SELECTED PASSAGE:
How are sin stocks faring?

How are sin stocks faring?
April 13, 2020
How are sin stocks faring?

You need to go back to the English Commonwealth under Oliver Cromwell to find a time when so many of our recreational pursuits had been curtailed by the state. Admittedly, Old Ironsides didn’t have the option of sitting in front of a games console with a joystick in his hand, but at least the pubs were open then.

The licenced trade and sports betting have come a cropper since freedom of assembly was banned. Only the tobacco companies have been allowed to pursue their trade unmolested, ironic given the opprobrium usually reserved for them by the new puritans in our midst.

A Kentucky-based subsidiary of British American Tobacco (BATS) is even working on a potential vaccine for Covid-19. Who would have thought that tobacco plant technology would come in handy against a respiratory ailment?

Clinical issues aside, history does show that tobacco stocks provide a relatively safe haven when the economy tanks, although if you hold them over the long haul you will have to endure volatile periods of trading. A high standard deviation relative to the wider market is characteristic of tobacco stocks, although they’re also perceived as good credit risks by the ratings agencies. You can expect a bumpy ride safe in the knowledge that eight of the 10 largest tobacco companies (or their subsidiaries) have credit ratings of BBB or better. (Investment grade issuer credit ratings are those rated above BBB- or Baa).

The tobacco companies had a dreadful time of it in 2018, so the average return earned in excess of the risk-free rate suffered by comparison to the wider market is reflected in the negative Sharpe ratio for MSCI Tobacco over the past three-year period.

The past few years have posed specific challenges for the industry, but relative returns are certainly more favourable over an extended timeframe. More importantly, the index easily outstripped the MSCI World benchmark in the troubled period between 2007-10.

BATS, Imperial Brands (IMB) and Philip Morris International (NYSE: PM) have registered an average share price fall of 10.9 per cent since the start of the year, against a drop of 14.4 per cent for the S&P 500, with the gap expanding since the most recent low point for equities in the final week of March.

And why not? With income in short supply, analysts at Deutsche Bank reckon that tobacco dividends are safer than most in the market. As at the end of March, the MSCI Tobacco index constituents came with an average dividend yield of 7.57 per cent, for which you would have been expected to pay a share price equivalent to 9.64 times forecast earnings – hardly extravagant.

DATA RECORDS:
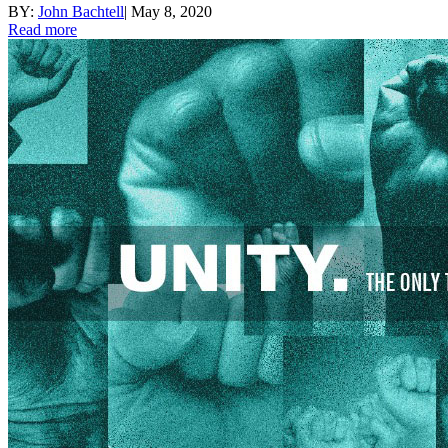
BY:
John Bachtell
|
May 8, 2020
Read more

INSTRUCTIONS:
a - In the sin stocks article, how many of the 10 largest tobacco companies (or their subsidiaries) have credit ratings of BBB or better?
b - Please repeat the stretch of the sin stocks article from "A Kentucky-based subsidiary" through "BBB- or Baa).".

SOLUTION LIST:
a - Eight

b -
A Kentucky-based subsidiary of British American Tobacco (BATS) is even working on a potential vaccine for Covid-19. Who would have thought that tobacco plant technology would come in handy against a respiratory ailment?

Clinical issues aside, history does show that tobacco stocks provide a relatively safe haven when the economy tanks, although if you hold them over the long haul you will have to endure volatile periods of trading. A high standard deviation relative to the wider market is characteristic of tobacco stocks, although they’re also perceived as good credit risks by the ratings agencies. You can expect a bumpy ride safe in the knowledge that eight of the 10 largest tobacco companies (or their subsidiaries) have credit ratings of BBB or better. (Investment grade issuer credit ratings are those rated above BBB- or Baa).